Last fall, the state’s attorney general, Josh Stein, sued Chemours and DuPont, accusing the companies of polluting the state with chemicals they knew were dangerous and of deploying a “fraudulent scheme” — a “shell game” — to shirk accountability.
“DuPont attempted to dump its liabilities on Chemours, just as it dumped GenX and other forever chemicals into the Cape Fear River,” Mr. Stein said in an interview.
The lawsuit seeks to void the spinoff of Chemours and make the companies pay to clean up the pollution.
In response to the suit, Chemours argued that the statute of limitations had expired and that the company had no duty to warn the government or the public about the release of PFAS. DuPont argued that Chemours — “an entirely different company” — had taken on all PFAS-related costs and that DuPont didn’t exist in its current state until after 2015.
While that suit and others brought by residents, utilities and municipalities wind through the court system, Fayetteville residents are living in fear. (The companies declined to comment on allegations from people who believe they were harmed by the chemicals.)
Carrol Olinger, a retired teacher, will no longer drink water from her faucet, which she blames for the autoimmune disease that has forced her to rely on a walker. Janice Burton, who works at the U.S. Army’s nearby Fort Bragg base, spent $30,000 installing a swimming pool that she won’t enter for fear of being poisoned.
Debra Stewart, a nurse at the local emergency room, lives on a property with a contaminated well.
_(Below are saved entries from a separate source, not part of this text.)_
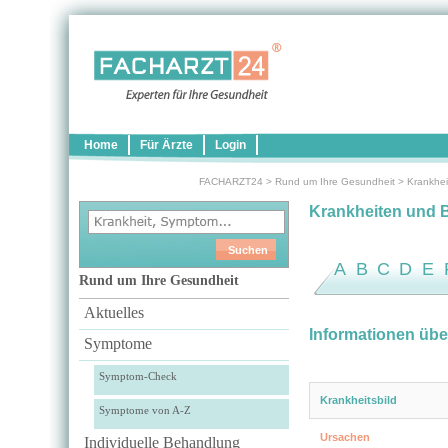
Home
Für Ärzte
Login
FACHARZT24
>
Rund um Ihre Gesundheit
>
Krankhei
Krankheiten und 
A
B
C
D
E
Rund um Ihre Gesundheit
Aktuelles
Informationen über
Symptome
Symptom-Check
Krankheitsbild
Symptome von A-Z
Ursachen
Individuelle Behandlung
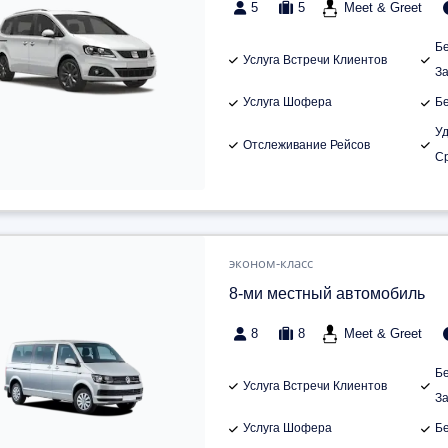
5
5
Meet & Greet
Б
Услуга Встречи Клиентов
З
Услуга Шофера
Б
У
Отслеживание Рейсов
С
эконом-класс
8-ми местный автомобиль
8
8
Meet & Greet
Б
Услуга Встречи Клиентов
З
Услуга Шофера
Б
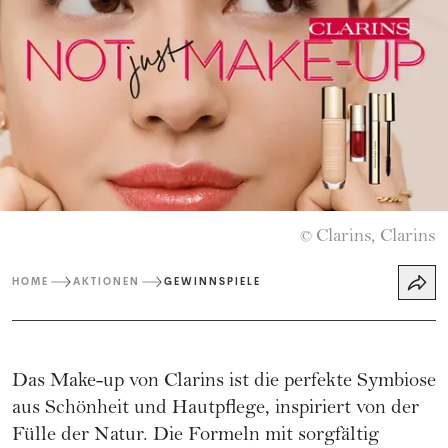
Clarins, Clarins
©
HOME
AKTIONEN
GEWINNSPIELE
Das Make-up von
Clarins
ist die perfekte Symbiose
aus Schönheit und Hautpflege, inspiriert von der
Fülle der Natur. Die Formeln mit sorgfältig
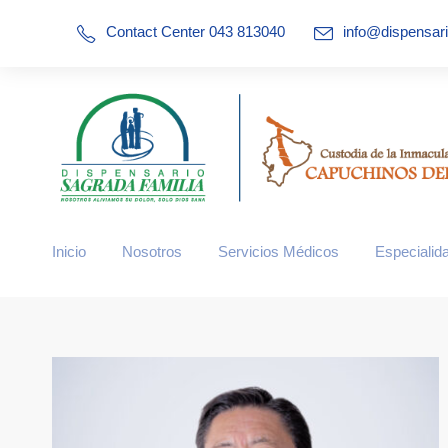
Contact Center 043 813040
info@dispensar
website/site/uploads/dispensario-medico-en-guayaquil/pagos-co
Inicio
Nosotros
Servicios Médicos
Especialid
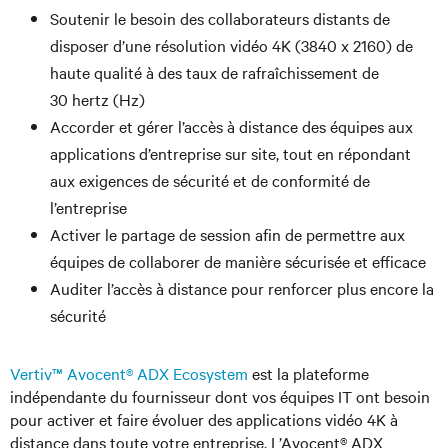
Soutenir le besoin des collaborateurs distants de
disposer d’une résolution vidéo 4K (3840 x 2160) de
haute qualité à des taux de rafraîchissement de
30 hertz (Hz)
Accorder et gérer l’accès à distance des équipes aux
applications d’entreprise sur site, tout en répondant
aux exigences de sécurité et de conformité de
l’entreprise
Activer le partage de session afin de permettre aux
équipes de collaborer de manière sécurisée et efficace
Auditer l’accès à distance pour renforcer plus encore la
sécurité
Vertiv™ Avocent® ADX Ecosystem
est la plateforme
indépendante du fournisseur dont vos équipes IT ont besoin
pour activer et faire évoluer des applications vidéo 4K à
distance dans toute votre entreprise. L’Avocent® ADX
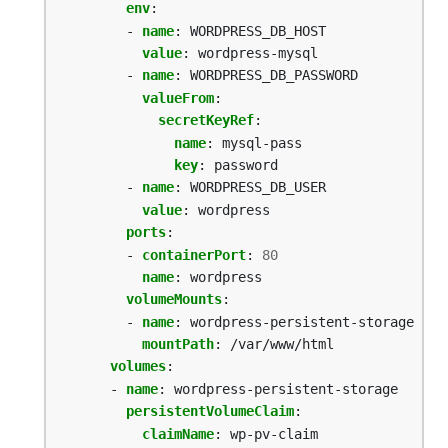
env
:
- 
name
:
WORDPRESS_DB_HOST
value
:
wordpress-mysql
- 
name
:
WORDPRESS_DB_PASSWORD
valueFrom
:
secretKeyRef
:
name
:
mysql-pass
key
:
password
- 
name
:
WORDPRESS_DB_USER
value
:
wordpress
ports
:
- 
containerPort
:
80
name
:
wordpress
volumeMounts
:
- 
name
:
wordpress-persistent-storage
mountPath
:
/var/www/html
volumes
:
- 
name
:
wordpress-persistent-storage
persistentVolumeClaim
:
claimName
:
wp-pv-claim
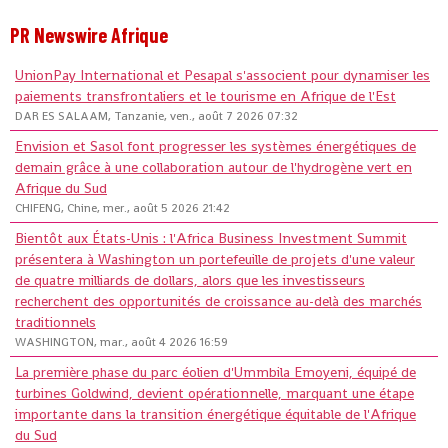
PR Newswire Afrique
UnionPay International et Pesapal s'associent pour dynamiser les
paiements transfrontaliers et le tourisme en Afrique de l'Est
DAR ES SALAAM, Tanzanie, ven., août 7 2026 07:32
Envision et Sasol font progresser les systèmes énergétiques de
demain grâce à une collaboration autour de l'hydrogène vert en
Afrique du Sud
CHIFENG, Chine, mer., août 5 2026 21:42
Bientôt aux États-Unis : l'Africa Business Investment Summit
présentera à Washington un portefeuille de projets d'une valeur
de quatre milliards de dollars, alors que les investisseurs
recherchent des opportunités de croissance au-delà des marchés
traditionnels
WASHINGTON, mar., août 4 2026 16:59
La première phase du parc éolien d'Ummbila Emoyeni, équipé de
turbines Goldwind, devient opérationnelle, marquant une étape
importante dans la transition énergétique équitable de l'Afrique
du Sud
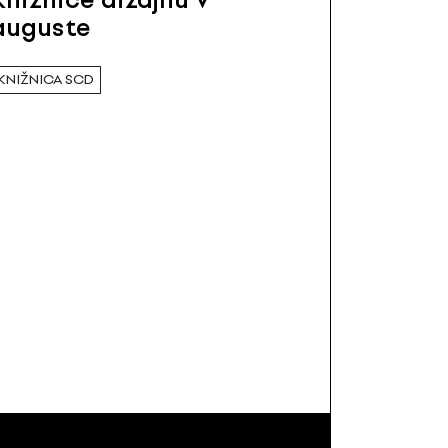
auguste
KNIŽNICA SCD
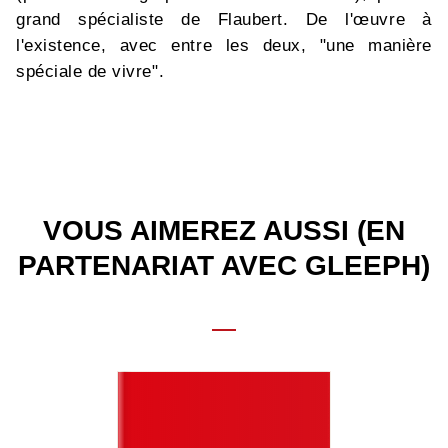
grand spécialiste de Flaubert. De l'œuvre à
l'existence, avec entre les deux, "une manière
spéciale de vivre".
VOUS AIMEREZ AUSSI (EN
PARTENARIAT AVEC GLEEPH)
She faults the chemicals for growths on her thyroid and colon, as well as the premature deaths of several horses and her prized hog, Wilbur.
“When I moved out here it was like paradise,” she said. “Now we’re sitting on top of a toxic lake.”
Alain Delaquérière and Sheelagh McNeill contributed research.
A correction was made on Oct. 20, 2021: An earlier version of this article referred incorrectly to Beth Markesino’s loss of her infant son. He died shortly after being born in a cesarean section; Ms. Markesino did not have a miscarriage. The error was repeated in a picture caption.